The Frank brothers, on the left, and Alfie Agnew, teenagers of the Punk group at the exhibition “Punk OC – From the Streets of Suburbia” at the Fullerton Museum Center.
(Genaro Molina / Los Angeles Times)
“My mother obviously said:” Your grandfather Alfonso was a drummer, and he was the best drummer “, said Frank. “And he had a reputation throughout Mexico as one of the best drummers and therefore by her telling us that and showing photos of him to his battery kit, it was really inspiring, it's like 'Oh S—, grandfather was in a group, we can also.” “”
The brothers were at the height to play shows during the shooting of the documentary, but in 2020, several difficulties took place which made the project retreat and also pushed the crew to finally finish it. First, the COVVI-19 pandemic founded all operations, especially when household orders were implemented in 2020.
“Covid struck in the midst of that, God, so we were as in these limbo where we could not film for a month, then we had to proceed with people who were ready to come together and work under the restrictions,” said Zavala.
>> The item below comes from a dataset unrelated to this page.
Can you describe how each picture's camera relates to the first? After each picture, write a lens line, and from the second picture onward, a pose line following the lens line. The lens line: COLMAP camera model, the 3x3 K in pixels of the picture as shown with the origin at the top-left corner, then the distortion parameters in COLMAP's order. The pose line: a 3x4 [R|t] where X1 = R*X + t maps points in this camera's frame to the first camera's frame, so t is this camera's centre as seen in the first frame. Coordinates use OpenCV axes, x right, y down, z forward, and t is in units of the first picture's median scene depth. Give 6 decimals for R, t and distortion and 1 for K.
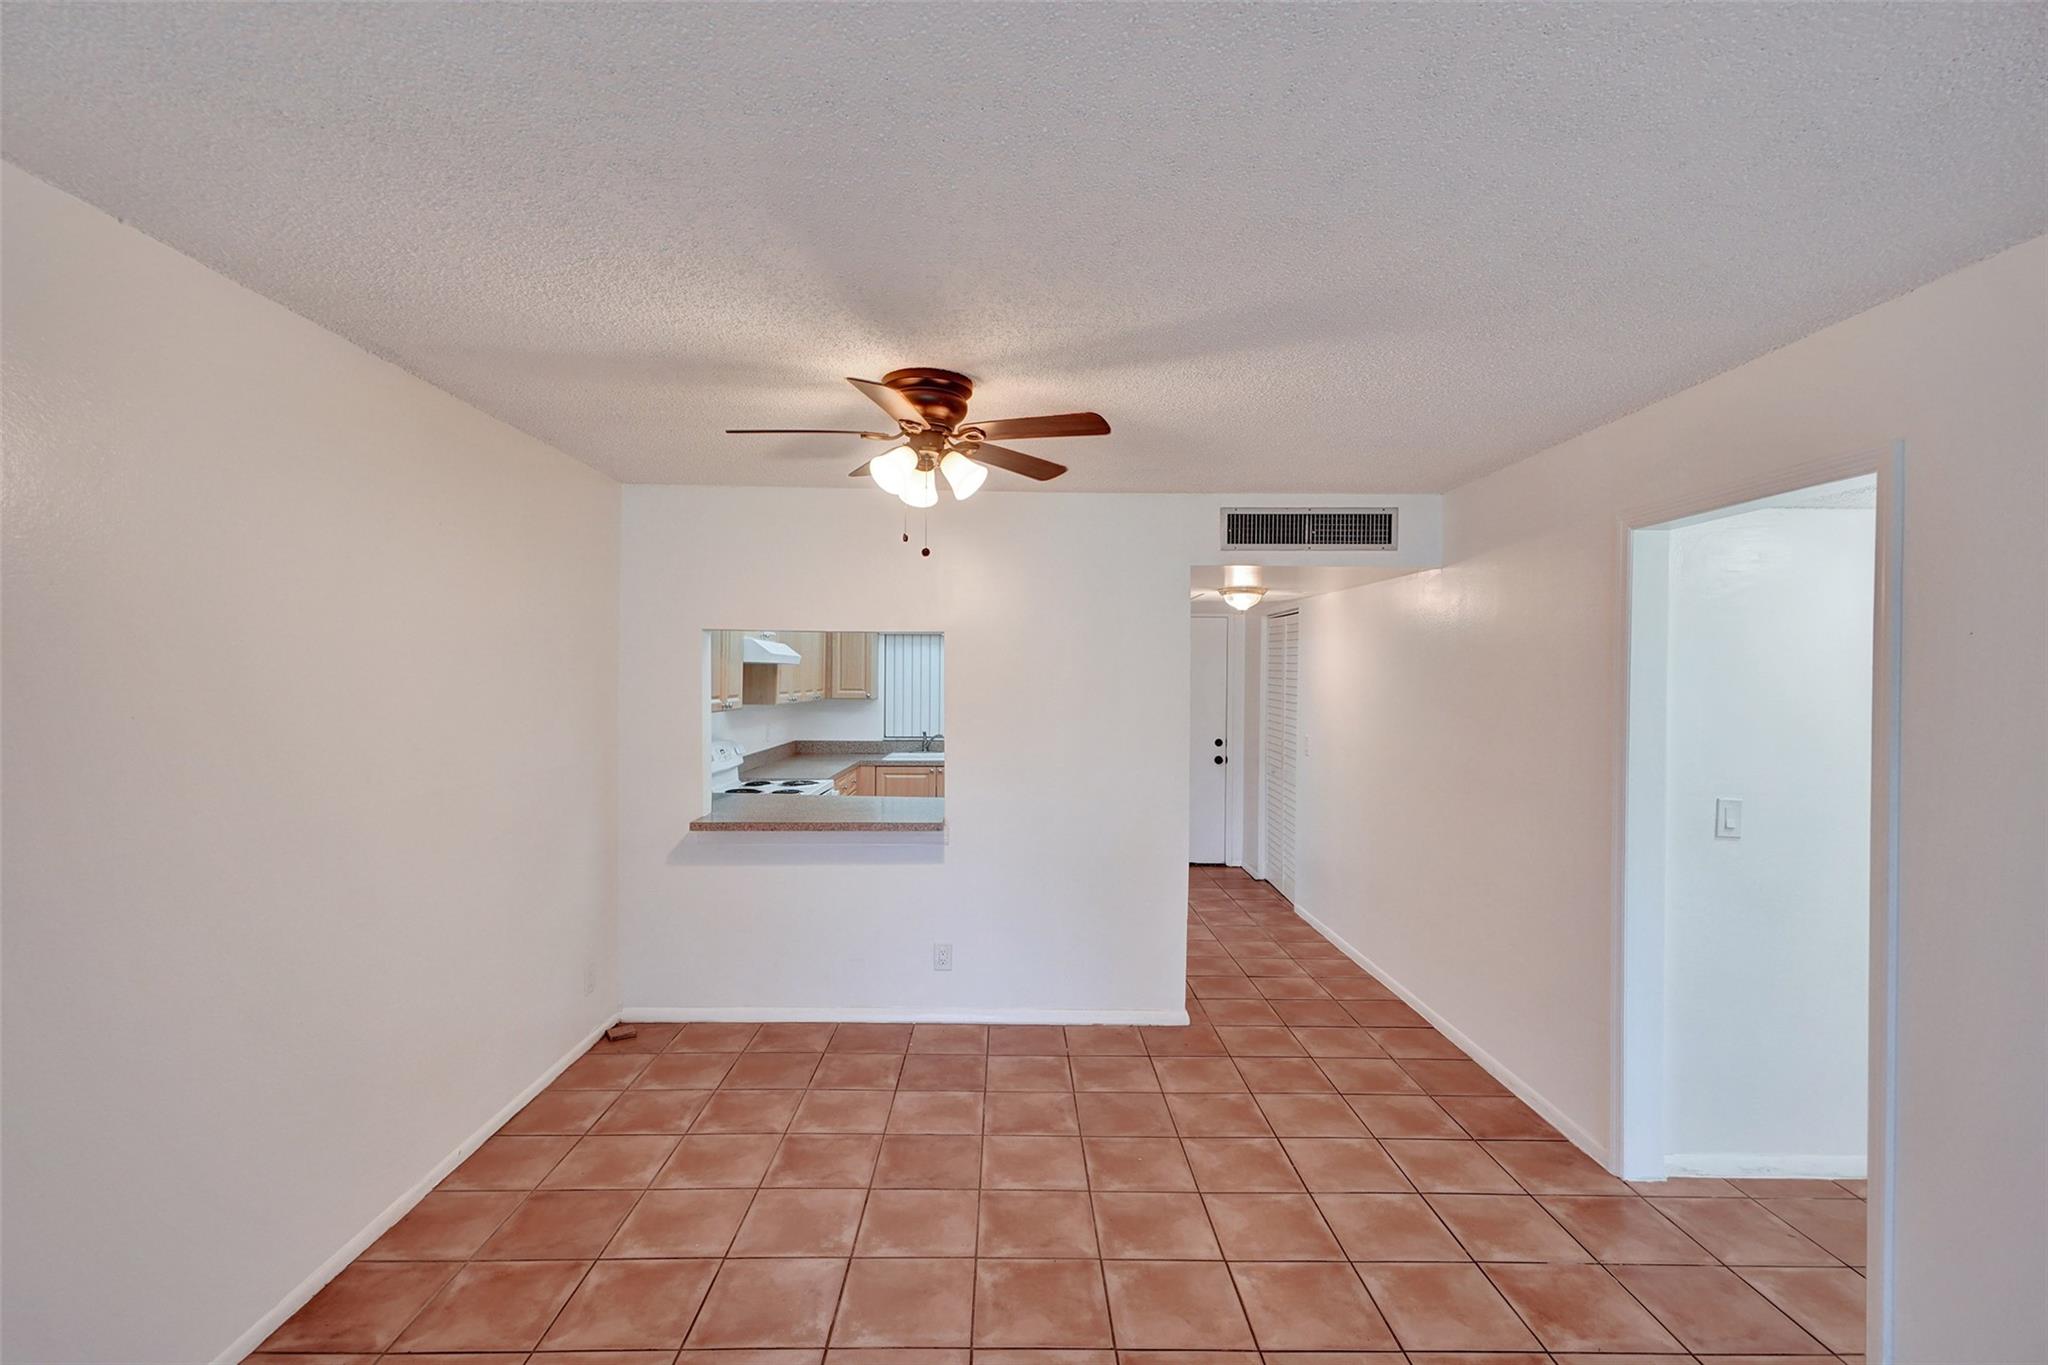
lens RADIAL K [[954.1, 0, 1024.0], [0, 954.1, 682.5], [0, 0, 1]] dist [-0.133032, 0.000001]
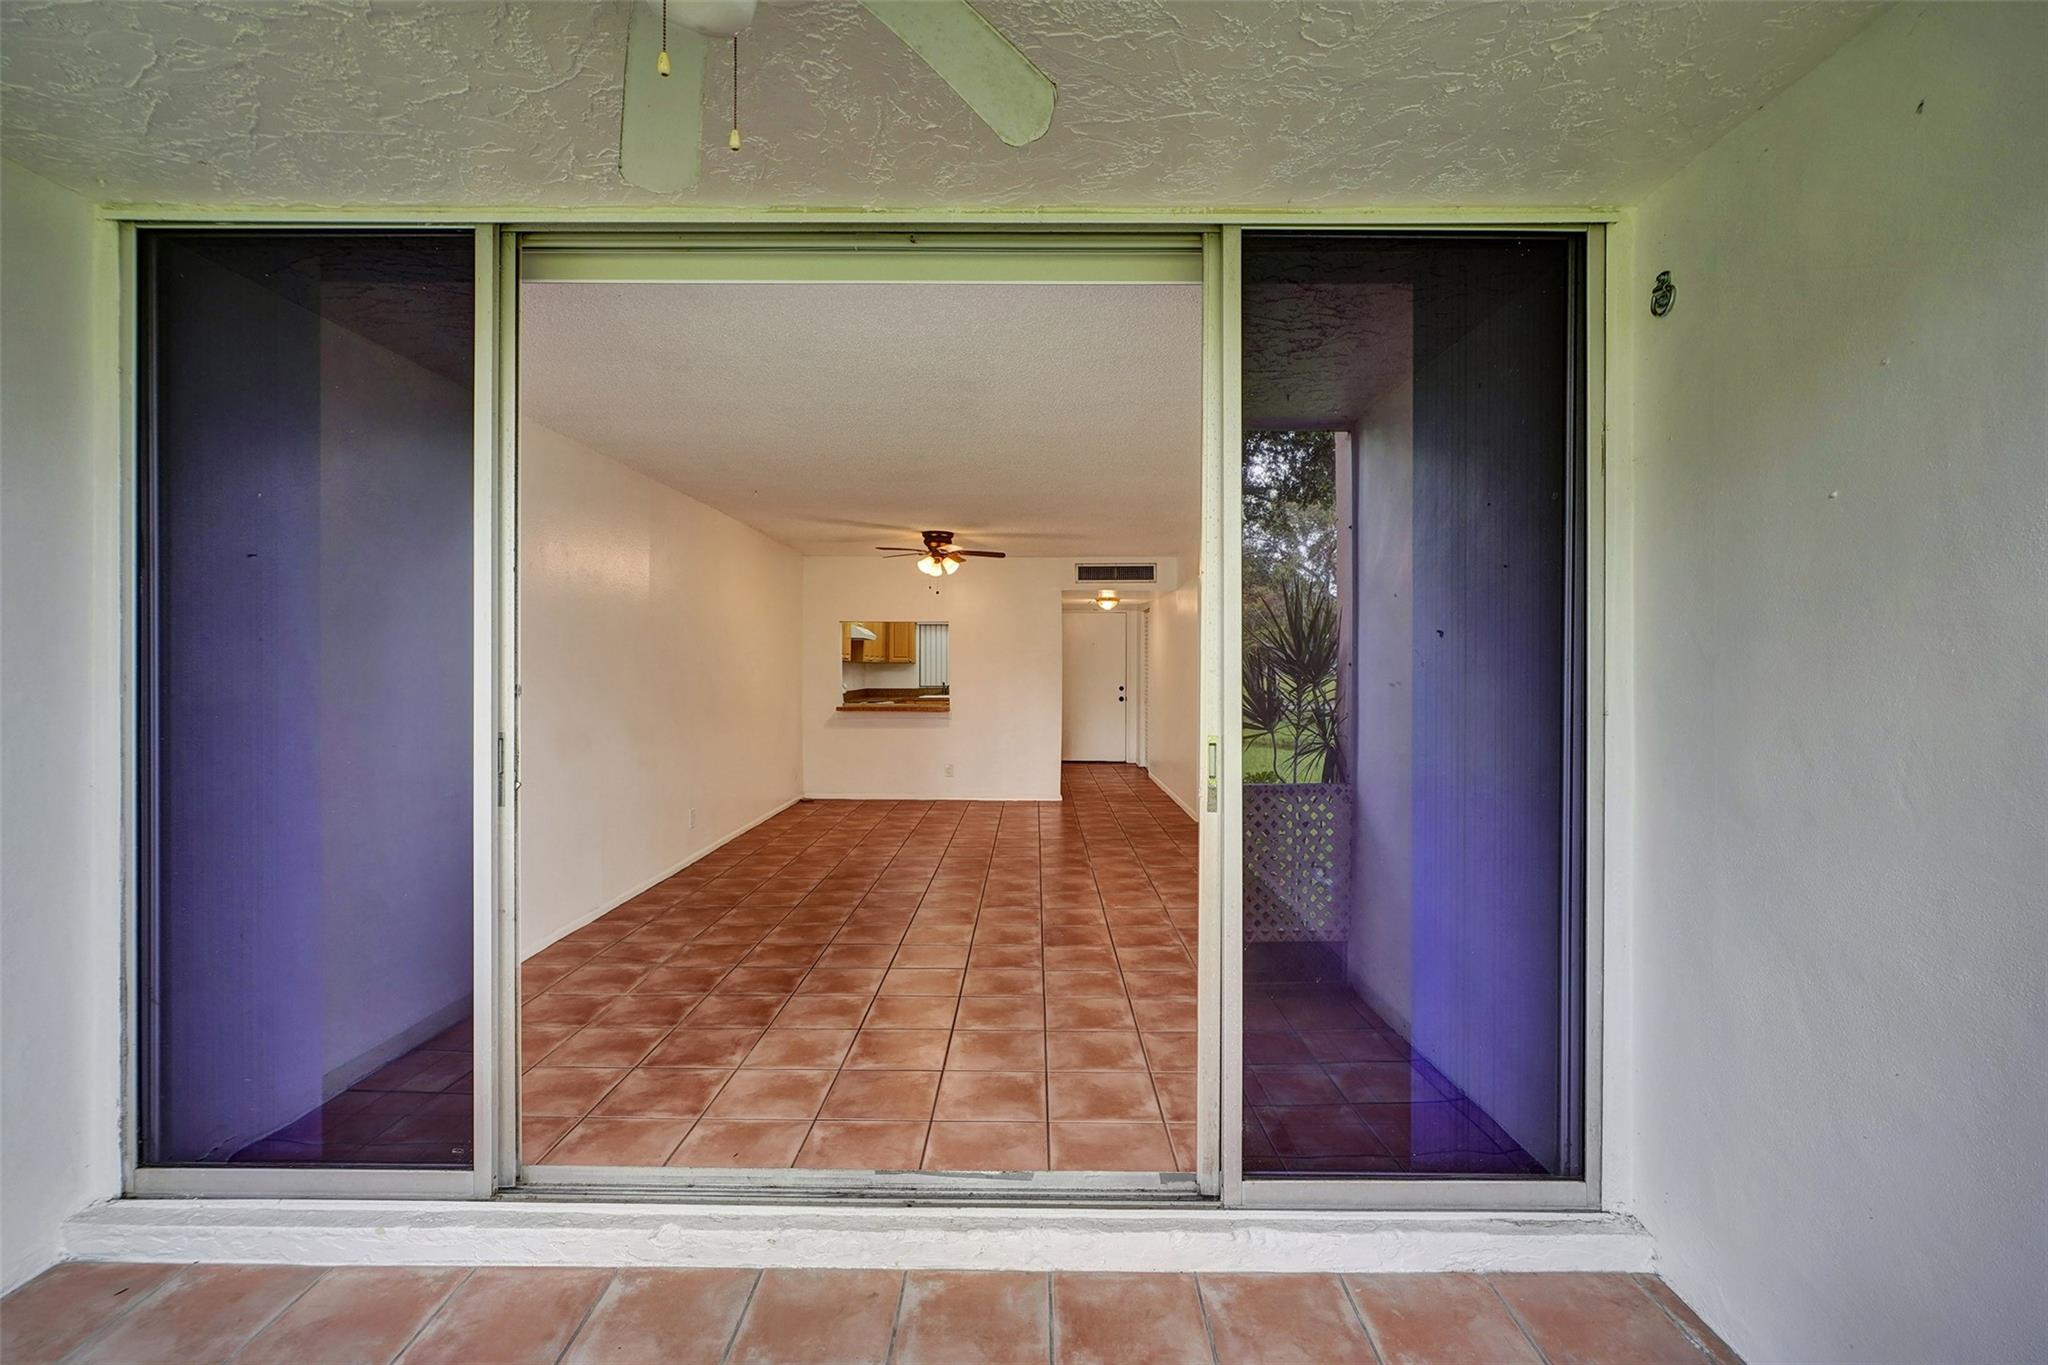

This period is also when Rikk's parents, Frank and Alfie died of old age – first their father Richard Francis Agnew, then six months later, their mother Lia Paula Fernandez. Zavala's father, Gabriel B. Zavala, a famous interpreter and professor of Mariachi, died at the beginning of 2021 of COVVI-19 complications.

Brothers Alfie, on the left, Rikk and Frank Agnew of the Punk Adolescent Group with the director Gabriel L. Zavala Jr. at the exhibition “Punk Oc – From the Streets of Suburbia” at the Fullerton Museum Center.
(Genaro Molina / Los Angeles Times)
“It was deep and it was sad, but I know that he wanted me to fight and finish the documentary, that's what we did,” said Zavala. “We have completed and, in a way, it was also a healing process of not having to really think about it and I just focused on the goal of finishing this, no matter what he was going to take to finish it emotionally, financially and with a skeleton team.”
Thanks to the difficulties, Zavala managed to finish the documentary for more than six years, and the brothers say that they are grateful and always humbly surprised that anyone thinks they are interesting enough to appear in a full film.
“I often hear people how much we have influenced things and how it was like a positive thing in their lives, and if it is the only point to remember, I think it's cool,” said Frank. “Some things we have done happy, have made them move their feet or influenced them in a way it is like” wow, I'm not the only one to feel this “, and I just think it's fantastic and a good thing, and I hope that the documentary will display a game.”